_Task details_. Look through the data below for the line with "Saluton, amikojn." and the line with "frazeroj malĝuste.", then output those two and all lines in between, exactly as written.

(Transcribed page contents)
═══

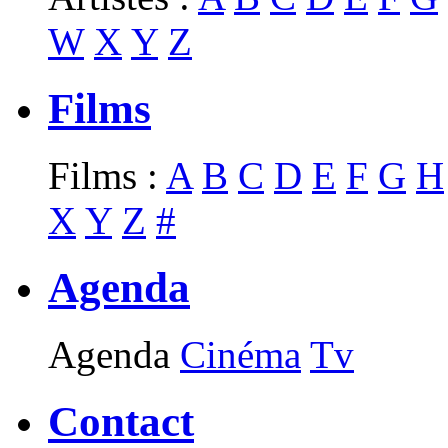
W
X
Y
Z
Films
Films :
A
B
C
D
E
F
G
H
X
Y
Z
#
Agenda
Agenda
Cinéma
Tv
Contact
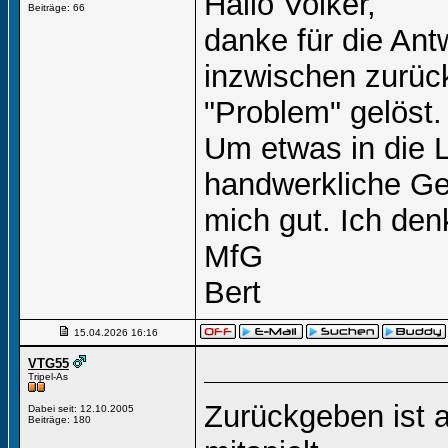
Hallo Volker,
Beiträge: 66
danke für die Ant
inzwischen zurück
"Problem" gelöst.
Um etwas in die L
handwerkliche Ges
mich gut. Ich de
MfG
Bert
15.04.2026
16:16
VTG55
Tripel-As
Zurückgeben ist 
Dabei seit: 12.10.2005
Beiträge: 180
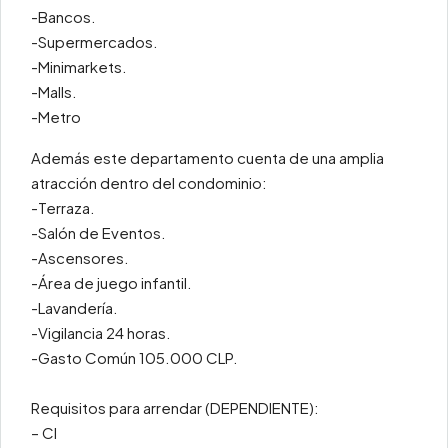
-Bancos.
-Supermercados.
-Minimarkets.
-Malls.
-Metro
Además este departamento cuenta de una amplia
atracción dentro del condominio:
-Terraza.
-Salón de Eventos.
-Ascensores.
-Área de juego infantil.
-Lavandería.
-Vigilancia 24 horas.
-Gasto Común 105.000 CLP.
Requisitos para arrendar (DEPENDIENTE):
– CI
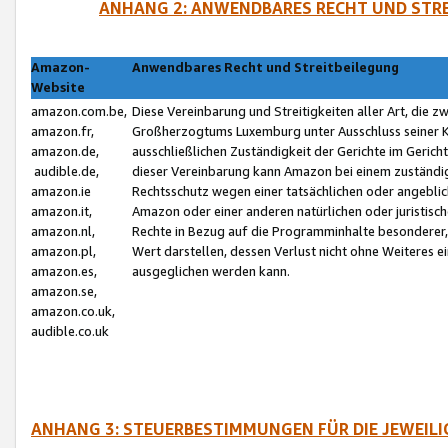
ANHANG 2: ANWENDBARES RECHT UND STRE
Amazon-
Anwendbares Recht und Streitbeilegung
Website
amazon.com.be,
Diese Vereinbarung und Streitigkeiten aller Art, die 
amazon.fr,
Großherzogtums Luxemburg unter Ausschluss seiner Kol
amazon.de,
ausschließlichen Zuständigkeit der Gerichte im Geri
audible.de,
dieser Vereinbarung kann Amazon bei einem zuständig
amazon.ie
Rechtsschutz wegen einer tatsächlichen oder angebli
amazon.it,
Amazon oder einer anderen natürlichen oder juristisc
amazon.nl,
Rechte in Bezug auf die Programminhalte besonderer,
amazon.pl,
Wert darstellen, dessen Verlust nicht ohne Weiteres e
amazon.es,
ausgeglichen werden kann.
amazon.se,
amazon.co.uk,
audible.co.uk
ANHANG 3: STEUERBESTIMMUNGEN FÜR DIE JEWEIL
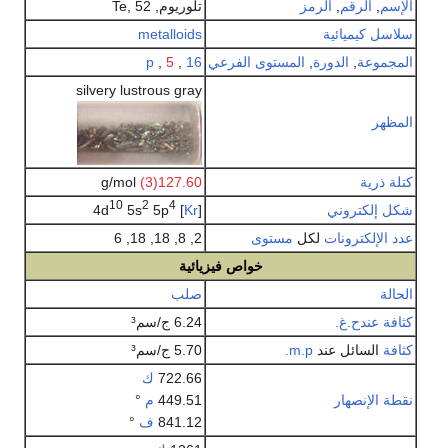
الإسم
,
الرقم
,
الرمز
تلوريوم, Te, 52
سلاسل كيميائية
metalloids
المجموعة
,
الدورة
,
المستوى الفرعي
16
,
5
,
p
silvery lustrous gray
المظهر
كتلة ذرية
127.60
(3)
g/mol
10
2
4
شكل إلكتروني
[
Kr
] 4d
5p
5s
عدد الإلكترونات
لكل
مستوى
2, 8, 18, 18, 6
خواص فيزيائية
الحالة
صلب
كثافة
عندح.غ.
6.24 ج/سم³
كثافة
السائل عند
m.p.
5.70 ج/سم³
722.66
ك
نقطة الإنصهار
449.51
م
°
841.12
ف
°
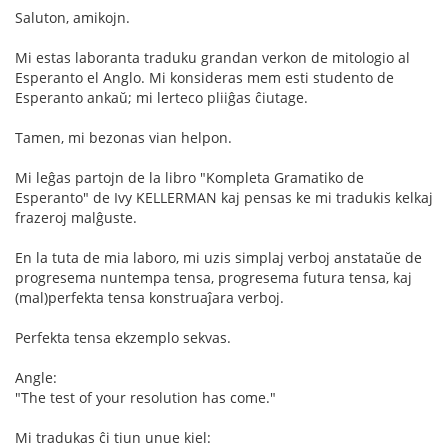
Saluton, amikojn.
Mi estas laboranta traduku grandan verkon de mitologio al
Esperanto el Anglo. Mi konsideras mem esti studento de
Esperanto ankaŭ; mi lerteco pliiĝas ĉiutage.
Tamen, mi bezonas vian helpon.
Mi leĝas partojn de la libro "Kompleta Gramatiko de
Esperanto" de Ivy KELLERMAN kaj pensas ke mi tradukis kelkaj
frazeroj malĝuste.
En la tuta de mia laboro, mi uzis simplaj verboj anstataŭe de
progresema nuntempa tensa, progresema futura tensa, kaj
(mal)perfekta tensa konstruaĵara verboj.
Perfekta tensa ekzemplo sekvas.
Angle:
"The test of your resolution has come."
Mi tradukas ĉi tiun unue kiel:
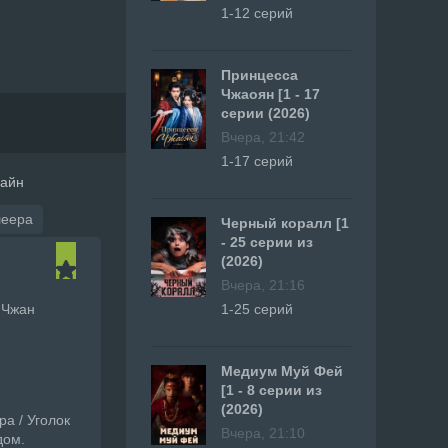
1-12 серий
Принцесса
Чжаоян [1 - 17
серии (2026)
Вчера, 21:42
1-17 серий
лайн
леера
Черный коралл [1
- 25 серии из
(2026)
Вчера, 21:16
 Чжан
1-25 серий
Медиум Муй Фей
[1 - 8 серии из
(2026)
ра / Уголок
Вчера, 21:10
дом.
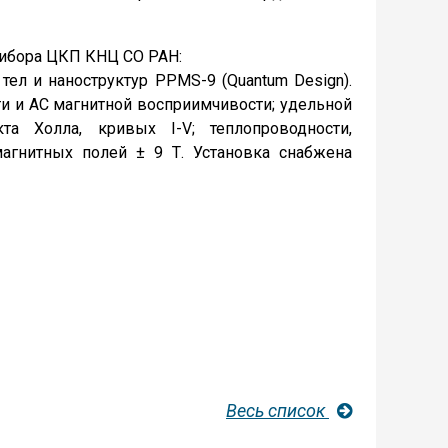
рибора ЦКП КНЦ СО РАН:
тел и наноструктур PPMS-9 (Quantum Design).
и и АС магнитной восприимчивости; удельной
та Холла, кривых I-V; теплопроводности,
магнитных полей ± 9 Т. Установка снабжена
Весь список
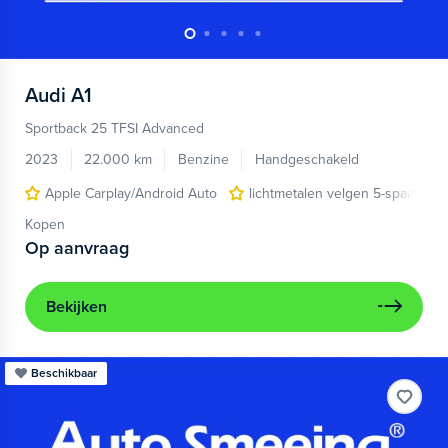
Audi
A1
Sportback 25 TFSI Advanced
2023
22.000 km
Benzine
Handgeschakeld
Apple Carplay/Android Auto
lichtmetalen velgen 5-spaaks 17
Kopen
Op aanvraag
Bekijken
Beschikbaar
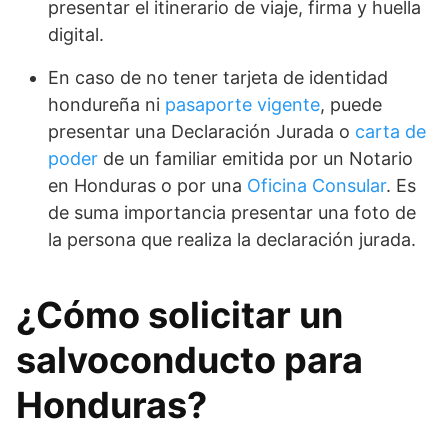
presentar el itinerario de viaje, firma y huella
digital.
En caso de no tener tarjeta de identidad
hondureña ni
pasaporte vigente
, puede
presentar una Declaración Jurada o
carta de
poder
de un familiar emitida por un Notario
en Honduras o por una
Oficina Consular
. Es
de suma importancia presentar una foto de
la persona que realiza la declaración jurada.
¿Cómo solicitar un
salvoconducto para
Honduras?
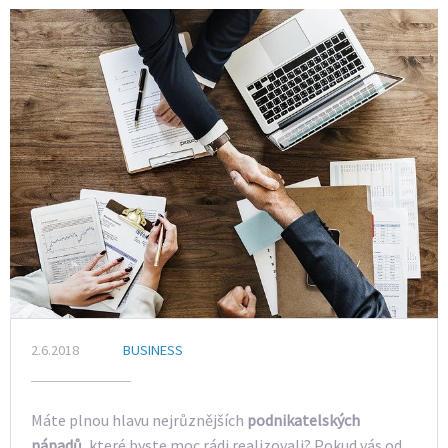
2.6.2018
BUSINESS
Máte plnou hlavu nejrůznějších
podnikatelských
nápadů
, které byste moc rádi realizovali? Pokud vás od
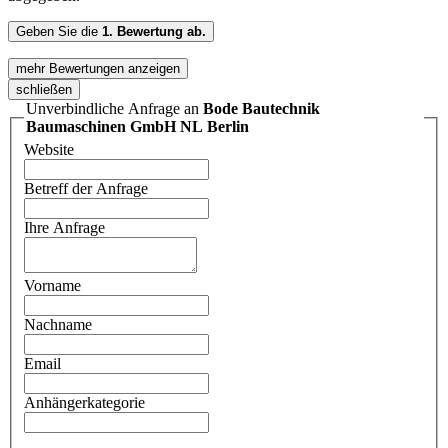
Geben Sie die
1. Bewertung ab.
mehr Bewertungen anzeigen
schließen
Unverbindliche Anfrage an
Bode Bautechnik
Baumaschinen GmbH NL Berlin
Website
Betreff der Anfrage
Ihre Anfrage
Vorname
Nachname
Email
Anhängerkategorie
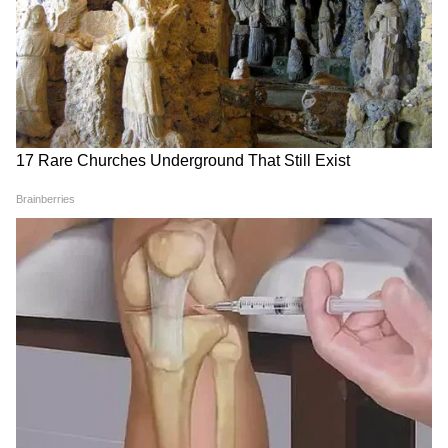
ফিঙ্গারপ্রিন্টের মাধ্যমে ই-কেওয়াইসি ভেরিফিকেশন
সম্পন্ন করতে হবে।
5
6
Image Credit :
Asianet News
ই-কেওয়াইসি করুন
ই-কেওয়াইসি সফল হলে উপভোক্তার একটি লাইভ
ছবি (Live Photo) অ্যাপ বা ওয়েবক্যামের মাধ্যমে
তুলতে হবে। মনে রাখবেন, এই ছবিটি যেন আধার
কার্ডের ছবির সঙ্গে মেলে। এরপর বাকি প্রয়োজনীয়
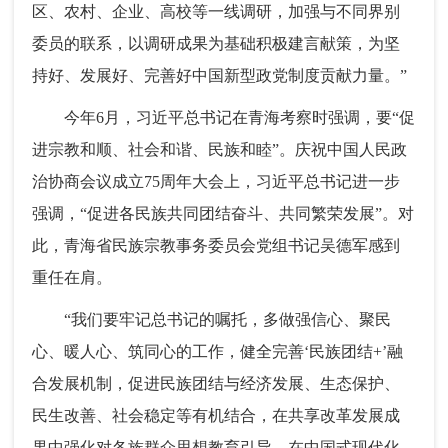
区、农村、企业、高校等一线调研，加强与不同界别
委员的联系，以调研成果为基础积极建言献策，为坚
持好、发展好、完善好中国新型政党制度贡献力量。”
今年6月，习近平总书记在青海考察时强调，要“促
进宗教和顺、社会和谐、民族和睦”。庆祝中国人民政
治协商会议成立75周年大会上，习近平总书记进一步
强调，“促进各民族共同团结奋斗、共同繁荣发展”。对
此，青海省民族宗教事务委员会党组书记吴德军感到
重任在肩。
“我们要牢记总书记的嘱托，多做强信心、聚民
心、暖人心、筑同心的工作，健全完善‘民族团结+’融
合发展机制，促进民族团结与经济发展、生态保护、
民生改善、社会稳定等有机结合，在共享改革发展成
果中强化对各族群众思想教育引导，在中国式现代化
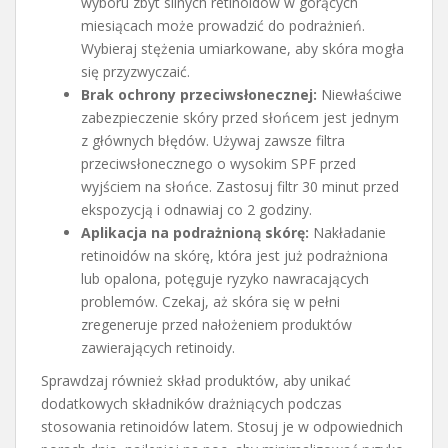
wyboru zbyt silnych retinoidów w gorących
miesiącach może prowadzić do podrażnień.
Wybieraj stężenia umiarkowane, aby skóra mogła
się przyzwyczaić.
Brak ochrony przeciwsłonecznej:
Niewłaściwe
zabezpieczenie skóry przed słońcem jest jednym
z głównych błędów. Używaj zawsze filtra
przeciwsłonecznego o wysokim SPF przed
wyjściem na słońce. Zastosuj filtr 30 minut przed
ekspozycją i odnawiaj co 2 godziny.
Aplikacja na podrażnioną skórę:
Nakładanie
retinoidów na skórę, która jest już podrażniona
lub opalona, potęguje ryzyko nawracających
problemów. Czekaj, aż skóra się w pełni
zregeneruje przed nałożeniem produktów
zawierających retinoidy.
Sprawdzaj również skład produktów, aby unikać
dodatkowych składników drażniących podczas
stosowania retinoidów latem. Stosuj je w odpowiednich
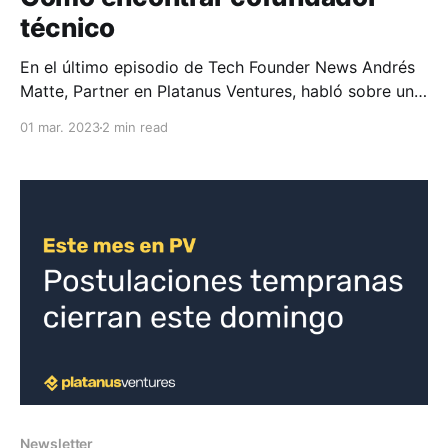
técnico
En el último episodio de Tech Founder News Andrés
Matte, Partner en Platanus Ventures, habló sobre una
de las preguntas más comunes de fundadores que
01 mar. 2023
2 min read
están iniciando su startup: qué es un cofundador
técnico, por qué es importante, cómo encontrarlo y
cuánto porcentaje darle. Capítulos * 00:00
Introducción * 00:40
Newsletter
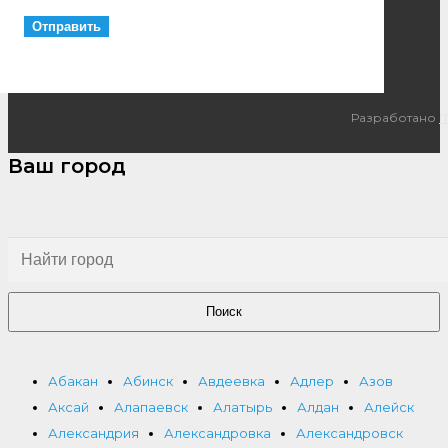
Разработано
I
Ваш город
Поиск
Абакан
Абинск
Авдеевка
Адлер
Азов
Аксай
Алапаевск
Алатырь
Алдан
Алейск
Александрия
Александровка
Александровск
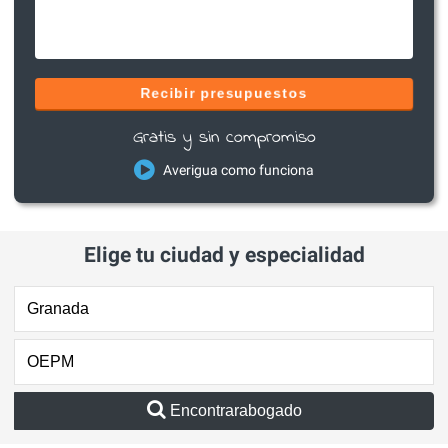
Recibir presupuestos
Gratis y sin compromiso
Averigua como funciona
Elige tu ciudad y especialidad
Encontrarabogado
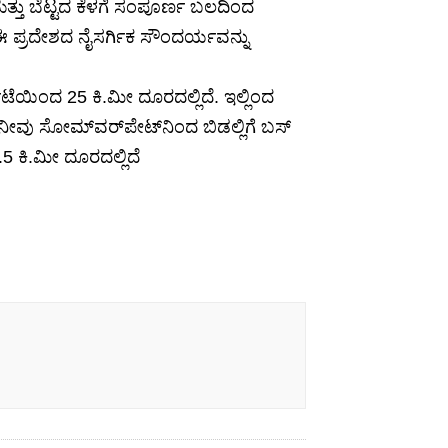
ಮತ್ತು ಬೆಟ್ಟದ ಕೆಳಗೆ ಸಂಪೂರ್ಣ ಬಲದಿಂದ
 ಈ ಪ್ರದೇಶದ ನೈಸರ್ಗಿಕ ಸೌಂದರ್ಯವನ್ನು
ಯಿಂದ 25 ಕಿ.ಮೀ ದೂರದಲ್ಲಿದೆ. ಇಲ್ಲಿಂದ
ನೀವು ಸೋಮ್‌ವರ್‌ಪೇಟ್‌ನಿಂದ ಬಿಡಲ್ಲಿಗೆ ಬಸ್
 ಕಿ.ಮೀ ದೂರದಲ್ಲಿದೆ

═══

_Solved problem_.
Saluton, amikojn.
Mi estas laboranta traduku grandan verkon de mitologio al
Esperanto el Anglo. Mi konsideras mem esti studento de
Esperanto ankaŭ; mi lerteco pliiĝas ĉiutage.
Tamen, mi bezonas vian helpon.
Mi leĝas partojn de la libro "Kompleta Gramatiko de
Esperanto" de Ivy KELLERMAN kaj pensas ke mi tradukis kelkaj
frazeroj malĝuste.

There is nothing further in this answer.